LEet les rues de Washington, Boston et d’autres villes américaines, ont pris vie avec un nouvelle édition de Marche populaireun événement symbolique né de l’histoire Marche des femmes de 2017. Des milliers de manifestants, pour la plupart des femmes, se sont rassemblés pour exprimer leur opinion dissidence contre le président Donald Trumpquelques heures après sa deuxième investiture. Ainsi, pancartes, chants et chapeaux roses redeviennent protagonistes à l’occasion de laJour d’inauguration.
Un mouvement anti-Trump, mais pas seulement
Là Marche populaireinitialement connu sous le nom Marche des femmesa été redéfini pour embrasser une cause plus large. Comme l’explique Tamika Middletondirecteur général de l’événement, l’objectif actuel il ne s’agit pas seulement de contester Donald Trump, mais aussi lutter pour les droits des femmes, la justice climatique, les droits LGBTQ+ et le soutien aux immigrés. « Nous ne considérons pas la marche comme une fin, mais comme un début », a déclaré Middleton, soulignant l’importance de transformer la protestation en action concrète au sein des communautés.
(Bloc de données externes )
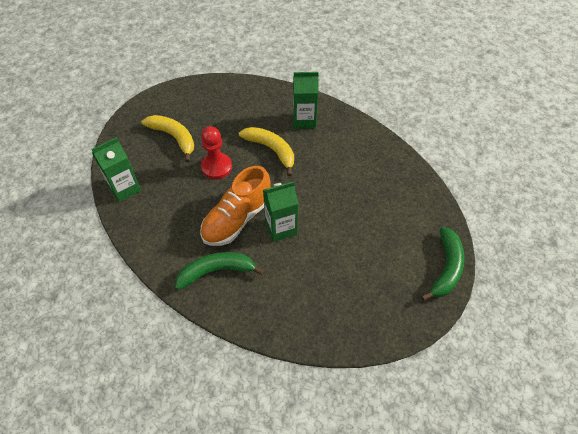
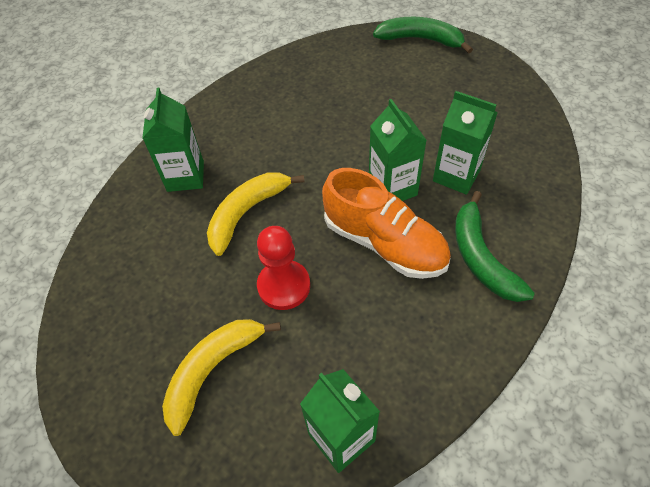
camera: 90 degrees left, 0 degrees up
none -> green carton [433,91,497,195]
Marcher pour défendre les droits
À Washingtonles manifestants ont parcouru le National Mall jusqu’au Lincoln Memorial. Là BBC a interviewé Brookeune participante, qui a expliqué être descendue dans la rue pour soutenir le droit à l’avortement, regrettant la situation politique actuelle : «Je suis triste que notre pays ait choisi un président qui nous a déjà déçu une fois». Kayla, une autre manifestante, a décrit son humeur comme un mélange de colère et de tristesse : « Nous devons résister, même si c’est dur. »
À Bostonenviron deux mille personnes se sont rassemblées au parc Boston Common, où les dirigeants locaux ont réitéré l’importance de des valeurs telles que le féminisme, la justice environnementale et les droits des minorités. Maddie Lee, organisatrice de l’événement, dit un BNC: «Nous sommes ici pour célébrer ce que représente la Nouvelle-Angleterre, mais aussi pour lutte contre la politique destructrice de Trump». Maryrose Mazzola, représentante de Parentalité planifiée – association qui lutte aux Etats-Unis pour une législation en faveur de l’avortement – a souligné l’urgence d’une action collective : « Il ne s’agit pas seulement des femmes, mais de toutes les communautés menacées ».